What is your favorite song to perform so far?Isaac: “Ray of Fucking Sunshine”, I guess. I haven’t performed yet. Noel: On our last release, American Endgame, probably “We’re All Fucked”, the opening track, it’s got a really good energy. And also “Teenage Dipshit” because that was the first song we ever wrote so a lot of the guys that we first started hooking up with in the local scene, that’s the stuff that they know, and they just go apeshit. And the stuff on the new EP, like a lot of the lyrical content, with everything that’s going on now. Ian: I’d say “Youth Disapproval” or “Ray of Fucking Sunshine”. They’re both fun, fast songs to play. What is the best advice you’ve been given so far about the music industry? Isaac: Being person and being legitimate. Noel: A few years ago when we first started out, the first shows we started playing with was a Celtic punk band, The Born Again Heathens, and they were really helpful. They got us our first real show that wasn’t a school talent show or some sh*t, and their singer Scott was saying that it’s brick by brick. If you keep going at it, you will see progress, and that’s been really helpful. Ian: I agree with what Noel said. They don’t really talk to me about that, they talk to Mike (the band’s manager) about that stuff. I get all of the whole “don’t do drugs or alcohol, it ruins your life.”

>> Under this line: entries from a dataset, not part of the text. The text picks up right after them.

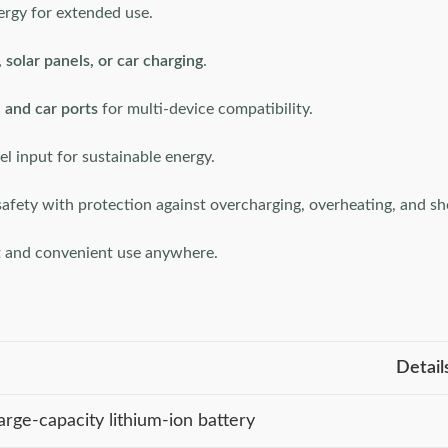
ergy for extended use.
 solar panels, or car charging
.
and car ports
for multi-device compatibility.
el input for sustainable energy.
afety with protection against overcharging, overheating, and sho
t and convenient use anywhere.
Detail
arge-capacity lithium-ion battery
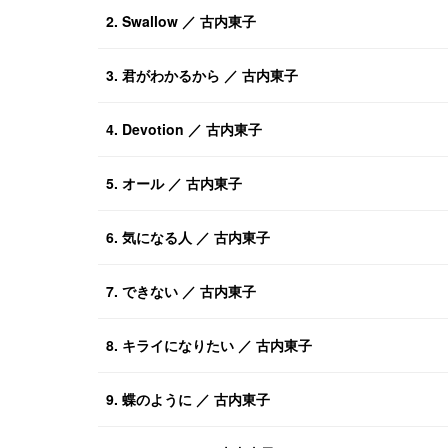
2. Swallow ／ 古内東子
3. 君がわかるから ／ 古内東子
4. Devotion ／ 古内東子
5. オール ／ 古内東子
6. 気になる人 ／ 古内東子
7. できない ／ 古内東子
8. キライになりたい ／ 古内東子
9. 蝶のように ／ 古内東子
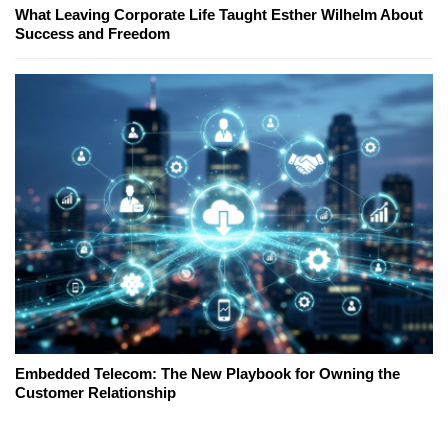
What Leaving Corporate Life Taught Esther Wilhelm About
Success and Freedom
Embedded Telecom: The New Playbook for Owning the
Customer Relationship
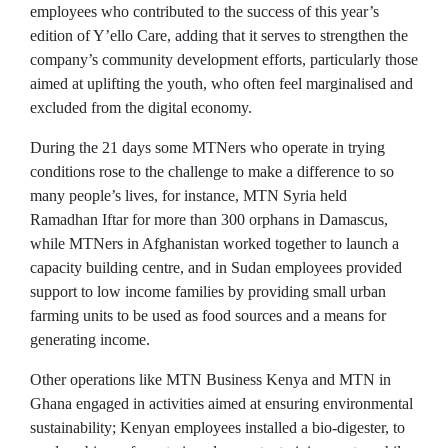
employees who contributed to the success of this year’s
edition of Y’ello Care, adding that it serves to strengthen the
company’s community development efforts, particularly those
aimed at uplifting the youth, who often feel marginalised and
excluded from the digital economy.
During the 21 days some MTNers who operate in trying
conditions rose to the challenge to make a difference to so
many people’s lives, for instance, MTN Syria held
Ramadhan Iftar for more than 300 orphans in Damascus,
while MTNers in Afghanistan worked together to launch a
capacity building centre, and in Sudan employees provided
support to low income families by providing small urban
farming units to be used as food sources and a means for
generating income.
Other operations like MTN Business Kenya and MTN in
Ghana engaged in activities aimed at ensuring environmental
sustainability; Kenyan employees installed a bio-digester, to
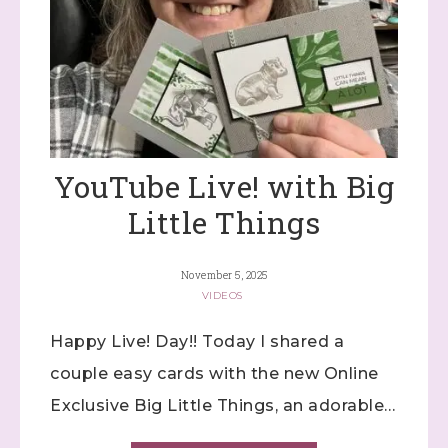
YouTube Live! with Big
Little Things
November 5, 2025
VIDEOS
Happy Live! Day!! Today I shared a
couple easy cards with the new Online
Exclusive Big Little Things, an adorable…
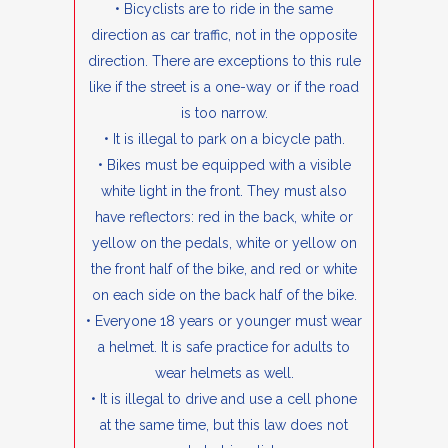
• Bicyclists are to ride in the same
direction as car traffic, not in the opposite
direction. There are exceptions to this rule
like if the street is a one-way or if the road
is too narrow.
• It is illegal to park on a bicycle path.
• Bikes must be equipped with a visible
white light in the front. They must also
have reflectors: red in the back, white or
yellow on the pedals, white or yellow on
the front half of the bike, and red or white
on each side on the back half of the bike.
• Everyone 18 years or younger must wear
a helmet. It is safe practice for adults to
wear helmets as well.
• It is illegal to drive and use a cell phone
at the same time, but this law does not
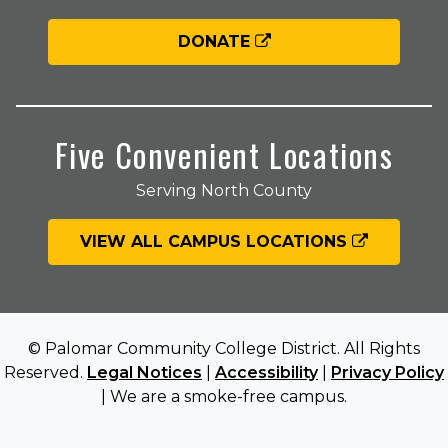
DONATE
Five Convenient Locations
Serving North County
VIEW ALL CAMPUS LOCATIONS
© Palomar Community College District. All Rights
Reserved.
Legal Notices
|
Accessibility
|
Privacy Policy
| We are a smoke-free campus.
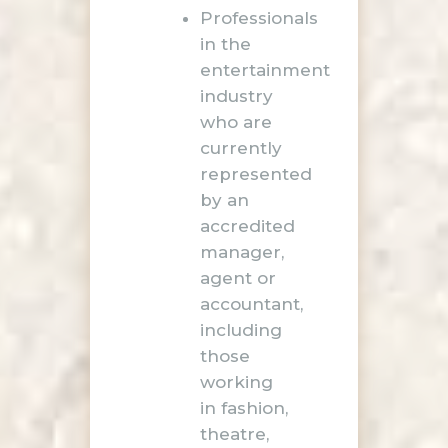
Professionals
in the
entertainment
industry
who are
currently
represented
by an
accredited
manager,
agent or
accountant,
including
those
working
in fashion,
theatre,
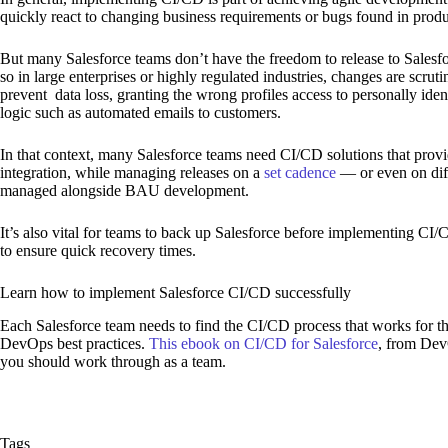
quickly react to changing business requirements or bugs found in produ
But many Salesforce teams don’t have the freedom to release to Salesfo
so in large enterprises or highly regulated industries, changes are scrut
prevent data loss, granting the wrong profiles access to personally ident
logic such as automated emails to customers.
In that context, many Salesforce teams need CI/CD solutions that provid
integration, while managing releases on a
set cadence
— or even on dif
managed alongside BAU development.
It’s also vital for teams to back up Salesforce before implementing CI
to ensure quick recovery times.
Learn how to implement Salesforce CI/CD successfully
Each Salesforce team needs to find the CI/CD process that works for th
DevOps best practices.
This ebook on CI/CD for Salesforce
, from DevO
you should work through as a team.
Tags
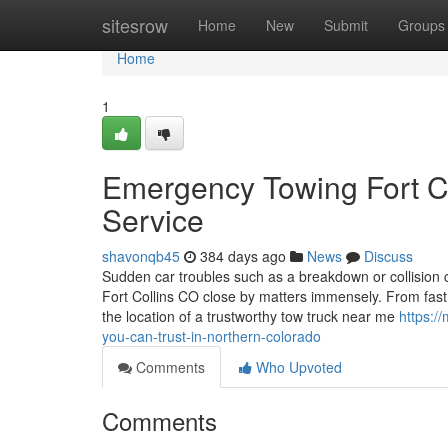
Home
sitesrow
Home
New
Submit
Groups
Home
1
Emergency Towing Fort Co
Service
shavonqb45
384 days ago
News
Discuss
Sudden car troubles such as a breakdown or collision 
Fort Collins CO close by matters immensely. From fast 
the location of a trustworthy tow truck near me
https:/
you-can-trust-in-northern-colorado
Comments
Who Upvoted
Comments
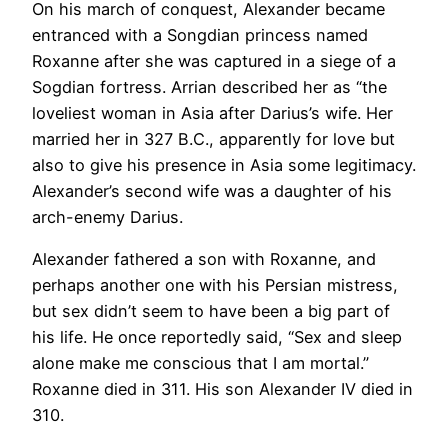
On his march of conquest, Alexander became
entranced with a Songdian princess named
Roxanne after she was captured in a siege of a
Sogdian fortress. Arrian described her as “the
loveliest woman in Asia after Darius’s wife. Her
married her in 327 B.C., apparently for love but
also to give his presence in Asia some legitimacy.
Alexander’s second wife was a daughter of his
arch-enemy Darius.
Alexander fathered a son with Roxanne, and
perhaps another one with his Persian mistress,
but sex didn’t seem to have been a big part of
his life. He once reportedly said, “Sex and sleep
alone make me conscious that I am mortal.”
Roxanne died in 311. His son Alexander IV died in
310.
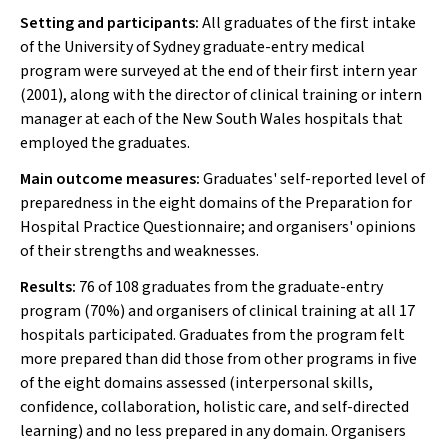
Setting and participants:
All graduates of the first intake
of the University of Sydney graduate-entry medical
program were surveyed at the end of their first intern year
(2001), along with the director of clinical training or intern
manager at each of the New South Wales hospitals that
employed the graduates.
Main outcome measures:
Graduates' self-reported level of
preparedness in the eight domains of the Preparation for
Hospital Practice Questionnaire; and organisers' opinions
of their strengths and weaknesses.
Results:
76 of 108 graduates from the graduate-entry
program (70%) and organisers of clinical training at all 17
hospitals participated. Graduates from the program felt
more prepared than did those from other programs in five
of the eight domains assessed (interpersonal skills,
confidence, collaboration, holistic care, and self-directed
learning) and no less prepared in any domain. Organisers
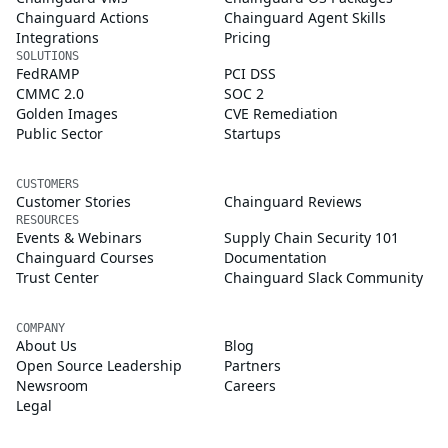
Chainguard Actions
Chainguard Agent Skills
Integrations
Pricing
SOLUTIONS
FedRAMP
PCI DSS
CMMC 2.0
SOC 2
Golden Images
CVE Remediation
Public Sector
Startups
CUSTOMERS
Customer Stories
Chainguard Reviews
RESOURCES
Events & Webinars
Supply Chain Security 101
Chainguard Courses
Documentation
Trust Center
Chainguard Slack Community
COMPANY
About Us
Blog
Open Source Leadership
Partners
Newsroom
Careers
Legal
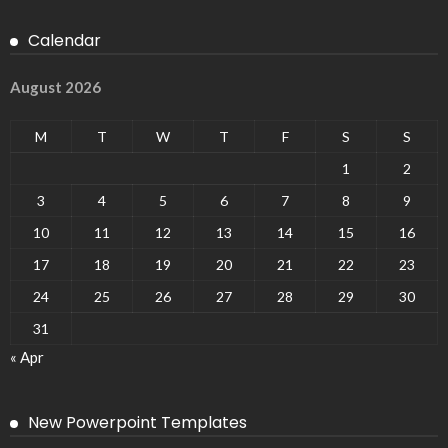
Calendar
August 2026
M
T
W
T
F
S
S
1
2
3
4
5
6
7
8
9
10
11
12
13
14
15
16
17
18
19
20
21
22
23
24
25
26
27
28
29
30
31
« Apr
New Powerpoint Templates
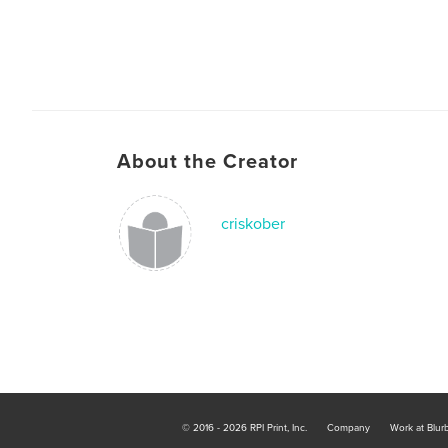
About the Creator
criskober
© 2016 - 2026 RPI Print, Inc.
Company
Work at Blur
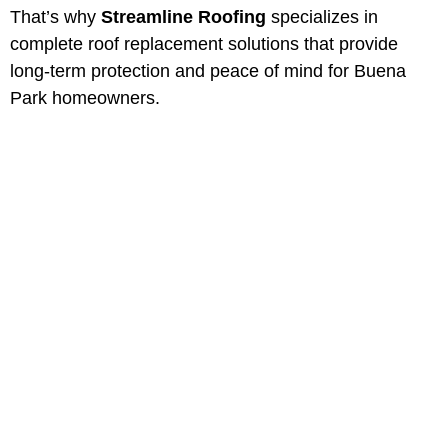
That’s why
Streamline Roofing
specializes in
complete roof replacement solutions that provide
long-term protection and peace of mind for Buena
Park homeowners.
Professional Roof
Replacement in Buena
Park, California
Protect your property with Buena
Park most trusted roofing
contractors. Serving Southern
California for over 40 years.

How would you describe your new album American Endgame, to any potential new fans reading this article?Isaac: Punk music, like I didn’t write it and I wasn’t involved in it, so I don’t think I have that much insight into what it’s trying to say as a body of work. Noel: Like 90’s-inspired punk with lyrics surrounding topics of today, with all of the crazy shit going on. Ian: It’s our first real album and it’s us trying to make these points that the world is messed up, and all we can do is shout about it because no one listens to us otherwise.